Constant stress and stress reduction creep experiments were conducted on several dispersion-strengthened (DS) alloys - GlidCop Al-15 and Al-60 (Cu-Al2O3), GRCop-84 (Cu-Cr2Nb), and FVS0812 (Al-Al13(Fe,V)3Si) - and a single phase FCC multi-principal element alloy (MPEA), CrMnFeCoNi, to characterize their creep properties and determine their rate-controlling deformation mechanisms at elevated temperatures. The analysis involves the measurement of the stress exponents and apparent activation energies of creep by constant stress creep experiments, and the determination of the operational activation area, constant structure activation energies, and microstructural strengths by stress reduction experiments. Thereafter, extensive scanning electron microscopy (SEM) and transmission electron microscopy (TEM) characterization of creep microstructure was performed for proper interpretation of the mechanical insights.
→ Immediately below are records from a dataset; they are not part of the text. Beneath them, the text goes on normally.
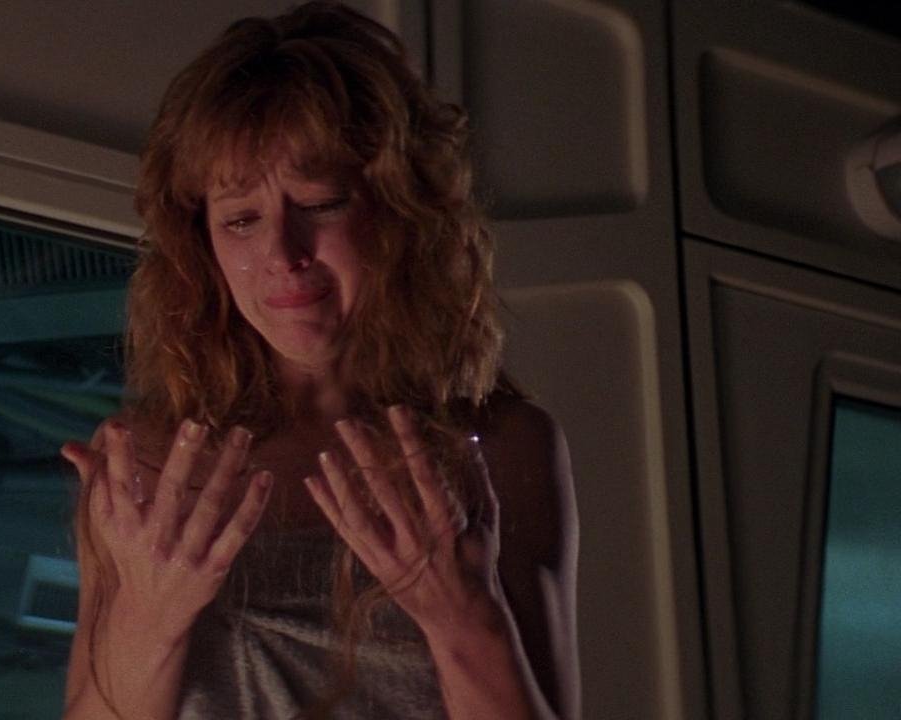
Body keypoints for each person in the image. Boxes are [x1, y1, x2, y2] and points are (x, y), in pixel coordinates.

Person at [59, 3, 579, 718]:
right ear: (202, 244)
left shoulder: (500, 447)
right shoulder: (150, 462)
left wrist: (464, 617)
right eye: (241, 219)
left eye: (321, 202)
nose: (282, 253)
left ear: (400, 210)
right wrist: (149, 617)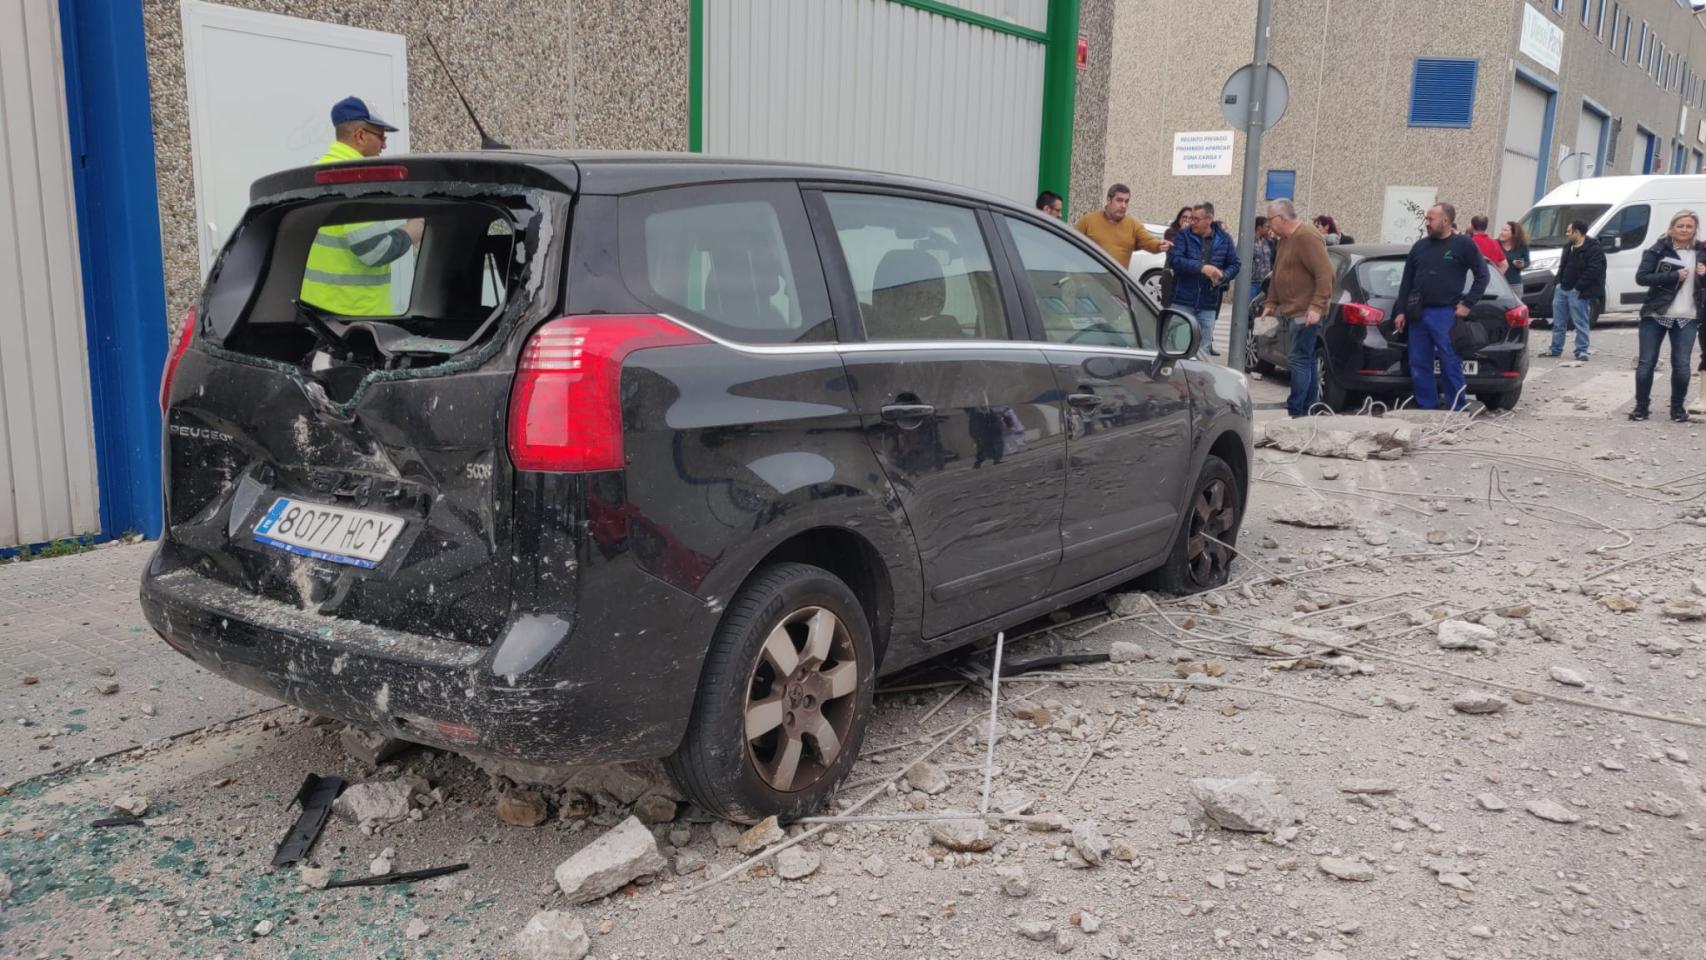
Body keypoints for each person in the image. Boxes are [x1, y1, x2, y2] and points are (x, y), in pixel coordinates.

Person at [300, 97, 422, 316]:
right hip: (354, 318)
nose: (384, 144)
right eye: (381, 136)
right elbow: (375, 250)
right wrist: (413, 230)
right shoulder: (354, 179)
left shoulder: (315, 172)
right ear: (360, 136)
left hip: (317, 311)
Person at [1392, 202, 1489, 411]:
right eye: (1426, 219)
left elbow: (1483, 276)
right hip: (1418, 312)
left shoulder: (1463, 245)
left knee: (1450, 361)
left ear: (1445, 220)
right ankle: (1427, 405)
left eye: (1430, 219)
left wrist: (1467, 304)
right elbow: (1406, 281)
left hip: (1446, 313)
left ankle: (1457, 406)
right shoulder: (1420, 247)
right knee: (1418, 362)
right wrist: (1401, 311)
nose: (1426, 223)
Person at [1630, 210, 1705, 422]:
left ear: (1694, 230)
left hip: (1687, 316)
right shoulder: (1658, 249)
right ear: (1672, 227)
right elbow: (1642, 278)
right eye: (1680, 226)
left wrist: (1704, 274)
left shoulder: (1702, 251)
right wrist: (1673, 275)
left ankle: (1677, 409)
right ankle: (1641, 408)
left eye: (1689, 226)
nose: (1684, 230)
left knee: (1682, 365)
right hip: (1656, 314)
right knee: (1647, 362)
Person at [1260, 200, 1334, 417]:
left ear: (1282, 218)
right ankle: (1308, 406)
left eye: (1270, 220)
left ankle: (1297, 408)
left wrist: (1316, 306)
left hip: (1306, 311)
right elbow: (1277, 273)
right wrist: (1271, 303)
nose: (1269, 225)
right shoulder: (1285, 240)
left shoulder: (1306, 236)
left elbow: (1325, 274)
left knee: (1298, 358)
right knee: (1305, 358)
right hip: (1293, 310)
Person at [1167, 202, 1241, 356]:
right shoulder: (1183, 235)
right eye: (1191, 218)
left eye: (1196, 219)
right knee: (1176, 348)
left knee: (1203, 350)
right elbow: (1175, 260)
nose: (1191, 222)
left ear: (1208, 219)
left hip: (1208, 304)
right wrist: (1202, 268)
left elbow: (1235, 264)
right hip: (1183, 301)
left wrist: (1223, 276)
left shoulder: (1224, 239)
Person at [1542, 219, 1605, 361]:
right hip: (1562, 289)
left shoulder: (1593, 248)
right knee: (1558, 322)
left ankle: (1581, 350)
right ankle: (1555, 349)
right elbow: (1562, 266)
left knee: (1581, 321)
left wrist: (1578, 287)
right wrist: (1558, 282)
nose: (1567, 234)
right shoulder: (1568, 246)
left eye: (1569, 231)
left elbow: (1593, 270)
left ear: (1577, 232)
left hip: (1579, 292)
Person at [1075, 184, 1170, 267]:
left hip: (1116, 283)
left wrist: (1159, 245)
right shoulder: (1088, 220)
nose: (1123, 205)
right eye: (1119, 200)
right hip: (1089, 282)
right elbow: (1071, 245)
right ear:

Finally, physics-based constitutive equations of creep were established based on the output from the creep experiments to describe and predict the creep behavior of these alloys.
The stress exponents and apparent activation energies have previously been measured for DS alloys, and their abnormally high values cannot be rationalized by mechanisms that operate in metals and alloys without dispersoids, thus indicating the importance of dislocation-particle interactions. In the current study, the operational activation areas determined for GlidCop Al-15 and Al-60, GRCop-84, and FVS0812 revealed their rate-controlling deformation mechanisms to be thermally active dislocation detachment from particles, local climb over particles, and interdislocation interactions, respectively, which were also supported by corresponding TEM characterization. These results indicate that a unified model that describes creep in all DS alloys does not exist, and the respective deformation mechanisms must be well understood in different DS alloys and modeled accordingly.
A uniform stress exponent of 3.7±0.1 was determined for CrMnFeCoNi tested at constant stresses from 1023 to 1173 K, demonstrating no change of dominating deformation mechanisms across all tested stresses. The apparent activation energy turned out to be lower than that of self-diffusion for all five elements in the high entropy matrix and decrease with increasing stress, revealing a stress-assisted, thermally activated behavior. Electron backscatter diffraction (EBSD) and TEM characterization showed no subgrain boundary formation during steady-state creep deformation in CrMnFeCoNi. Instead, the dislocation substructure features high-density arrays of curved and entangled dislocations, illustrating combined control of forest dislocations and concentrated solid solution. These mechanisms were quantitatively verified by the stress reduction creep experiments conducted at 1073 K. The measured activation areas were quantitatively separated by a Haasen plot, and their respective values are appropriate for the two determined mechanisms. The elevated-temperature deformation mode in CrMnFeCoNi appears to be the same as that at room and cryogenic temperatures, suggesting the possibility of a unified framework to describe plastic deformation in this MPEA from cryogenic to elevated temperatures.